Imagine: You are fifteen years old, recently in arrived in the U.S. from Bhutan, just enrolled in the tenth grade at the local high school and HAVE NEVER ATTENDED SCHOOL BEFORE. By the way, the district expects you to meet all requirements to graduate in four years. The state expects you to exit the transitional-bilingual program in three years. Yes, you will get to attend survival English classes and learn how to hold a pencil for a semester. Yes, you will receive sheltered instruction for your English and Social Studies classes. We would love to offer you primary language support in Integrated Math and Physical Science, but we don't have a translator for you language, so you are on your own. But don't worry, if you don't pass you can make up the credit either in summer school or online. In the mean time time your well-meaning math or science teacher finds you a dual language English-Bhutanese dictionary. Oops, you never learned to read in Bhutanese…
Recently the English Language Development program in my district has landed in the hot seat because we have a critical mass of students not passing the HSPE or graduating on time (contributing to an already dismal graduation rate). This wasn't always the case. Ten years ago most of our English Language Learners came from former Soviet Block countries or Bosnia. Most were well educated in their primary language. Many were already bi or tri-lingual.

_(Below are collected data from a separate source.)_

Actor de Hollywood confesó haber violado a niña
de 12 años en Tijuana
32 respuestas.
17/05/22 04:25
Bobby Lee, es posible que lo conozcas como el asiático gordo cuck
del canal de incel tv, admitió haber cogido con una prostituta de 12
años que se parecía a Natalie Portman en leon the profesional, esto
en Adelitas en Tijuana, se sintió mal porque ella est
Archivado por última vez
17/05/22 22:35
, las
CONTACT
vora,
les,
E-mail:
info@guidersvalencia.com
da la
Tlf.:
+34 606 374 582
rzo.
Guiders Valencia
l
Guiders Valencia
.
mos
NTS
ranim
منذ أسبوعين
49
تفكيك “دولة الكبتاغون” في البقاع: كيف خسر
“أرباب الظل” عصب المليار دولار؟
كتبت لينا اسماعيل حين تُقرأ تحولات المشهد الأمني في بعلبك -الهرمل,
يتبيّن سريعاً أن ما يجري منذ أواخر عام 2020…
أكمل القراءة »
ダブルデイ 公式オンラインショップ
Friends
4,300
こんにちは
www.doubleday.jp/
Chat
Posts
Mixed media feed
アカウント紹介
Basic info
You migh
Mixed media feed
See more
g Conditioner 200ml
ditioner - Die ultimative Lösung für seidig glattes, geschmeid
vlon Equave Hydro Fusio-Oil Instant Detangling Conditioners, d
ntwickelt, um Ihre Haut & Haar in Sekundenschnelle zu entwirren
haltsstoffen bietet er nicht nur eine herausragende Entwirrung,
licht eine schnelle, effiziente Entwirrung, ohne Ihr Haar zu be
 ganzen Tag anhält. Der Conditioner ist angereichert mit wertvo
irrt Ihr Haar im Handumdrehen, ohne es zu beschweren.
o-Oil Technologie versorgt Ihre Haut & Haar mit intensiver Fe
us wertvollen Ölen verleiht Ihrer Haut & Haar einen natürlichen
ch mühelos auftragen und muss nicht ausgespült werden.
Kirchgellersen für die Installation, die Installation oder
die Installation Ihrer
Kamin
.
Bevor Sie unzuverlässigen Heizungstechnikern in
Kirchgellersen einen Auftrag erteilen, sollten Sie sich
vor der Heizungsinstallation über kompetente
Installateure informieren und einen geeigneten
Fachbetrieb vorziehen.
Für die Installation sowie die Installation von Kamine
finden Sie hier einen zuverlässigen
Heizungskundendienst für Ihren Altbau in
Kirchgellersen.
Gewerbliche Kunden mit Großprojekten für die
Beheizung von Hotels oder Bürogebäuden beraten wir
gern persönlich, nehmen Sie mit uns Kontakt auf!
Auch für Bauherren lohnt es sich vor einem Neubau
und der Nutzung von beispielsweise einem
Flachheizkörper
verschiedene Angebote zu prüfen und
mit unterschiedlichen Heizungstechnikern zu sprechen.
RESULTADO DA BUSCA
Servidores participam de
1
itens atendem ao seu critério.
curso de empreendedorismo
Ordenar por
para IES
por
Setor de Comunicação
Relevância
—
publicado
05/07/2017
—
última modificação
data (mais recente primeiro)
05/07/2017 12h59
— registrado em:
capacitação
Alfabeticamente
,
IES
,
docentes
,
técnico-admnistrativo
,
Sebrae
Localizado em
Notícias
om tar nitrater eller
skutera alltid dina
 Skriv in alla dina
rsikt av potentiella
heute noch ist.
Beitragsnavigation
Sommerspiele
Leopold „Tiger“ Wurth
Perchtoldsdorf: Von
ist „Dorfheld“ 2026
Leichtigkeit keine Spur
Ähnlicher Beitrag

Their acquisition of English mostly consisted of skill transfer between languages. But over the past five years we have had an influx of students from Central and Southeast Asia, East Africa and the Victoria Lakes region and Iraq. Many of these areas are war-torn. All experience profound poverty. School doesn't make it onto Maselow's heirarchy.
Educating adolescents who have experienced the horrors of war and hunger with no opportunity to go to school is a patently different ball game. It often feels like a fool's errand trying to lay the foundation for literacy while simultaneously imparting grade-level content knowledge. Oh, and explaining the weird things Americans do-like Halloween. But my students are hungry for knowledge and desperate to communicate. And they work at it with urgency.
Over the summer there were rumors of talk about developing five and six year graduation plans based on a student's age and literacy level on arrival to the country. I hope it goes beyond talk. These kids (and their family's lives) depend on their being able to navigate a literate English-speaking society. That takes TIME. Well established research holds it takes SEVEN to TEN years to develop cognitive academic language proficiency in a second language. How can we justifiably expect graduation in four years from students who arrive pre-literate at fifteen?
I guess I belong in the minority. I don’t think writing can be “taught”. It’s an art form and as such, you either have it or you don’t. Therefore, it doesn’t really matter where you go to college. For someone with real talent, reading voraciously and widely, especially before the age of 18, is the only way to really “become a writer”. That and a lot of travel. Without those 2 experiences, you can go to “Iowa” or any other fabled place all your life and remain a mediocre writer. I’m talking about creative writing, of course. Literature. If you aspire to be a “journalist”, that’s a different skill and, in my opinion, a different profession altogether.
Tom-Sorry to be a wet towel. It is an under-the-radar problen until the ELL population in a school or district hit a critical mass. Which is happening and will continue to happen more frequently. The face and sound of America is changing whether we recognize it or not. We cannot afford to have a critical mass of people who deperately want to engage in our society and economy unable to do so through little fault of their own. The majority of my students are refugees granted asylum by our government.Yet we cut them loose from all support and expect them to be self sufficent in 90 days. It is an unaddressed thread in conversations about the broader topic of immigration.
Mark-You are right: students most in need deserve reasonable accomodation. I just think reasonable accomodation for U.S. born, English speaking student lacking necessary skills to complete high school 1. looks different, and 2. raises whole other series of unpleasant questions.
Wow. Thanks, Tamara, for illuminating a problem I didn’t even know we had.
I agree, and also believe that we ought to offer the same consideration to every student when we consider what they “enter” with. A preliterate ELL student at age 15 ought to be given time and support to achieve the requirements of a diploma. So should a 15 year old entering high school with a 2nd grade reading level. Time, resources, support… the students most in need all deserve reasonable accommodation. You’re right that our newcomers have much more stacked against them (often), and sadly many schools simply are not equipped to offer, or even diagnose, what is needed.